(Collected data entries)
§

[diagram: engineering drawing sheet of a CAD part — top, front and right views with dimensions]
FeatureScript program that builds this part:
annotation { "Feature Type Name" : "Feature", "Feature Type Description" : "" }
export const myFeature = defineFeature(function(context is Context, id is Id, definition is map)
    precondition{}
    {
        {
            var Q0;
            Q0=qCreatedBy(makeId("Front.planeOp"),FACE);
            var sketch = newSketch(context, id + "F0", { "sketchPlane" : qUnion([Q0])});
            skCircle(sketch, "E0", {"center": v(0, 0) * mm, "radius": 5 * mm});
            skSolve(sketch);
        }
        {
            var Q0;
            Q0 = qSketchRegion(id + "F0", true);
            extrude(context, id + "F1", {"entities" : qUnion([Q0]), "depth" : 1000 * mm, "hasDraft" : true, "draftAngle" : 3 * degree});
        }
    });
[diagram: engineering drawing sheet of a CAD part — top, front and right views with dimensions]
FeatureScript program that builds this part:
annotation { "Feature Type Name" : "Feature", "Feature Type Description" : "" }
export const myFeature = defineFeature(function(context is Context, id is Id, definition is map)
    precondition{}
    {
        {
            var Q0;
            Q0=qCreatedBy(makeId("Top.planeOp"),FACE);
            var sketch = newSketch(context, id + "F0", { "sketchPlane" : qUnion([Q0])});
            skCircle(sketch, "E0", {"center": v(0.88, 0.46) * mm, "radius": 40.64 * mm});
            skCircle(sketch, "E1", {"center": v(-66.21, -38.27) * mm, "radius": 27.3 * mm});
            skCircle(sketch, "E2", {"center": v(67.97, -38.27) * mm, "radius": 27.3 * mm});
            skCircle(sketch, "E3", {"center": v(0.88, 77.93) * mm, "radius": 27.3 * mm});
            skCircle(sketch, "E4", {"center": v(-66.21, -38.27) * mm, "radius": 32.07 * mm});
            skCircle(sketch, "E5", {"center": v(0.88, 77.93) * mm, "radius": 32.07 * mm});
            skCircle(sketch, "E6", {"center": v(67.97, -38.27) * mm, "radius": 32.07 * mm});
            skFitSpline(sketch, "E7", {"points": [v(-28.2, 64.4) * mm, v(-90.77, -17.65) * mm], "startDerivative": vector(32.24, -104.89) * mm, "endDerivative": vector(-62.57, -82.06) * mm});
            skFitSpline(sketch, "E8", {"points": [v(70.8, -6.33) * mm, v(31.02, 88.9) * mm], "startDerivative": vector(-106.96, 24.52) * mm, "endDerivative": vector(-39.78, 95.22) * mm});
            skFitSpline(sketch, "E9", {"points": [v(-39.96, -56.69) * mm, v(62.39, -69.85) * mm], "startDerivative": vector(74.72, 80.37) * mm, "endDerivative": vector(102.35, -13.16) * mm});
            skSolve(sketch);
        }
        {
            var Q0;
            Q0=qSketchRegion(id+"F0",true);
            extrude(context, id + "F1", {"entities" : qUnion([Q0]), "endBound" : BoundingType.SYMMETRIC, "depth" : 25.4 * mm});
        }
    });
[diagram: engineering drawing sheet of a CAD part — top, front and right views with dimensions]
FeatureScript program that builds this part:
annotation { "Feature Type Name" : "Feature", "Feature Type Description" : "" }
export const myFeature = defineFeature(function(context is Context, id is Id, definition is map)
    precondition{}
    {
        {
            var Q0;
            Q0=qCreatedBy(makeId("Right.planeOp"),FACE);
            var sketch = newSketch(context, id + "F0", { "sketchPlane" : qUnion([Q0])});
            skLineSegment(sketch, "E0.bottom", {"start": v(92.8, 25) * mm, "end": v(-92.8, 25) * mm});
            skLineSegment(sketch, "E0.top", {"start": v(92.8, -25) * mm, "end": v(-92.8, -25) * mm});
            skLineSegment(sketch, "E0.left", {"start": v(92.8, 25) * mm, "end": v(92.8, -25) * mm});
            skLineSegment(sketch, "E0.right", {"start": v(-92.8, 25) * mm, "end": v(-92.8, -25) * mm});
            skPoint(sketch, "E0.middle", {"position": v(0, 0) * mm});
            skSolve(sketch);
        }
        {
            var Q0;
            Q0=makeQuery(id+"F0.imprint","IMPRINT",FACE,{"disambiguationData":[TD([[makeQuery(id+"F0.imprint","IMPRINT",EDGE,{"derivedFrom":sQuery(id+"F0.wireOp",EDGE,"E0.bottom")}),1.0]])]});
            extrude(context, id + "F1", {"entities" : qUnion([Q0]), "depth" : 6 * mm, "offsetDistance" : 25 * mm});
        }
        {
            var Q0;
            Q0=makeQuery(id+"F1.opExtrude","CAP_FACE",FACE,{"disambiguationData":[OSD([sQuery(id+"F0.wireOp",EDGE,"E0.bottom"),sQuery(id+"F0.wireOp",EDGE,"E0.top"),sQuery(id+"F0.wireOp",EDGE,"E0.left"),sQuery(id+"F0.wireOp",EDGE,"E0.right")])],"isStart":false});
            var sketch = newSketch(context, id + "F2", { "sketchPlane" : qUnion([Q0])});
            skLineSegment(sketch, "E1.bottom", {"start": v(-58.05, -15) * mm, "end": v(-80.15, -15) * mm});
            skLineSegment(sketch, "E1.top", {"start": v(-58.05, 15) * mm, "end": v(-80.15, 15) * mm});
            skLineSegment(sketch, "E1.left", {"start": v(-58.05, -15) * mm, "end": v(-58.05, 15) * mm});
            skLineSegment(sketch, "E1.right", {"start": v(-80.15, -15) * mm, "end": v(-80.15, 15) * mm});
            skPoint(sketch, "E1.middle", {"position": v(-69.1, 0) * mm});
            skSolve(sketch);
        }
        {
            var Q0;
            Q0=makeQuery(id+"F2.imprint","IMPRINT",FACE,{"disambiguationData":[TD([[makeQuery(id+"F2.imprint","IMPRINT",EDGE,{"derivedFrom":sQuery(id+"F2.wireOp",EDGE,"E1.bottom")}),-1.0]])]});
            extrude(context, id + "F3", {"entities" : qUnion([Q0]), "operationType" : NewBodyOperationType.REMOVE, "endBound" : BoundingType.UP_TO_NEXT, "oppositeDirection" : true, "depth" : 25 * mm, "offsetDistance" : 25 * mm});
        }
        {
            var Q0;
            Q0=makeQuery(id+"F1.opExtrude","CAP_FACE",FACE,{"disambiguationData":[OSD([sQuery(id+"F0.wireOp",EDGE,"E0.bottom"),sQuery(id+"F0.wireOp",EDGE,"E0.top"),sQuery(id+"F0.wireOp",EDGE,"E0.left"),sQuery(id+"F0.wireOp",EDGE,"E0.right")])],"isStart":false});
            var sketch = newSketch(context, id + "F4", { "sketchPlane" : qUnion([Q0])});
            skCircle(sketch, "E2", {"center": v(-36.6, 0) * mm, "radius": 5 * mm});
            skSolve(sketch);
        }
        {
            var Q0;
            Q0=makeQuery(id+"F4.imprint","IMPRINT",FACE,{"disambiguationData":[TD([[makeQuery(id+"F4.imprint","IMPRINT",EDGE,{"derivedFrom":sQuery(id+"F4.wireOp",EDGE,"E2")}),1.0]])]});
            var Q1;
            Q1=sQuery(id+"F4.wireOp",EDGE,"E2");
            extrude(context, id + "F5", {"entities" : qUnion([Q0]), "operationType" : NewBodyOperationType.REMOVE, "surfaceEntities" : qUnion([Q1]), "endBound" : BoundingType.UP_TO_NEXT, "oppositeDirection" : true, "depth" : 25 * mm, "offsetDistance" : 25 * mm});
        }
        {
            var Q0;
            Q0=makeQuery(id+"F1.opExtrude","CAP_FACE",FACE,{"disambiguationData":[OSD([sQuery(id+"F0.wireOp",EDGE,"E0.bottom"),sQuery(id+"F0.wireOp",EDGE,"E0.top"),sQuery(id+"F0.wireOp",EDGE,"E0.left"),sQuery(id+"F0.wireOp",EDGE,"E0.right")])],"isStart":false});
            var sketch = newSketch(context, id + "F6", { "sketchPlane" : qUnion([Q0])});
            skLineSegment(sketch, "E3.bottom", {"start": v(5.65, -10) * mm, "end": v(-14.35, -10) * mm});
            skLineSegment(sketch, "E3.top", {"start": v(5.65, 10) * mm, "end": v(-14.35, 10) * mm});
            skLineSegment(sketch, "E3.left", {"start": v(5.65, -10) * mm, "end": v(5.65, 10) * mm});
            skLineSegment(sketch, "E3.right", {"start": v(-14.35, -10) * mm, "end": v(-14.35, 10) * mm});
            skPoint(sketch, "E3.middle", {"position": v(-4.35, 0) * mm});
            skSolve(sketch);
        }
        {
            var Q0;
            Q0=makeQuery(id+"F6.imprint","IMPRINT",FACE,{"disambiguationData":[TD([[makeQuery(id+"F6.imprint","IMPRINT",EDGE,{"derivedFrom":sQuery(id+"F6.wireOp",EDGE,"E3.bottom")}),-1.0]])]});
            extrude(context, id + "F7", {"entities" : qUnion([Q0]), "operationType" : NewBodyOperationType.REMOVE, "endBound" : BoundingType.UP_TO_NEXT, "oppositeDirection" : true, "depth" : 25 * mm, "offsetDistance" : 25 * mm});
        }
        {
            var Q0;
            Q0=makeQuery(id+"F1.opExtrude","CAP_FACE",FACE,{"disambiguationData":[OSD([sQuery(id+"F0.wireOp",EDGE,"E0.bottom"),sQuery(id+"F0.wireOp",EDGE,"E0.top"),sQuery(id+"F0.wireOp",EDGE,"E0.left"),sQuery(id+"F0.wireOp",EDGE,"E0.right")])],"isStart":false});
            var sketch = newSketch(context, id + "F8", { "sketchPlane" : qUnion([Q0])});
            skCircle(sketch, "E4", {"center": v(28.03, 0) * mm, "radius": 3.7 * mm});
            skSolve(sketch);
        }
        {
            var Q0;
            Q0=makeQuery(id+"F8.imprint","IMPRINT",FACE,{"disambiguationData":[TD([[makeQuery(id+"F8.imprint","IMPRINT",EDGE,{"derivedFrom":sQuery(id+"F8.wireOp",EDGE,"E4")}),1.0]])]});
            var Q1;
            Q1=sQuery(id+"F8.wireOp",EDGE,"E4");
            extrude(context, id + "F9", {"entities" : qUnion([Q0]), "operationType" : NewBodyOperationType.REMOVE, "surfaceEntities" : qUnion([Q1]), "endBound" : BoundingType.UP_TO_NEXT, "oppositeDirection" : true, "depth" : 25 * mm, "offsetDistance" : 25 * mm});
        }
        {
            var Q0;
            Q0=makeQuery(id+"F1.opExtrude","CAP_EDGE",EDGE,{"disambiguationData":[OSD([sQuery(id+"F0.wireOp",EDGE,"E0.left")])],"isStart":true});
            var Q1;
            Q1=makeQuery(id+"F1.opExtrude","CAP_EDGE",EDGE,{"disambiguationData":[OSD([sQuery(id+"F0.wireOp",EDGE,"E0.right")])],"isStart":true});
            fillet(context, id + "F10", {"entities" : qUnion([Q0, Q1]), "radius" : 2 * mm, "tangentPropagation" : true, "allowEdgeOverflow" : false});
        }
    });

§

Task prompt:
Gather every line of the entries above that contains the string "planeOp", treating uppercase and lowercase letters as different.

Solution:
            Q0=qCreatedBy(makeId("Front.planeOp"),FACE);
            Q0=qCreatedBy(makeId("Top.planeOp"),FACE);
            Q0=qCreatedBy(makeId("Right.planeOp"),FACE);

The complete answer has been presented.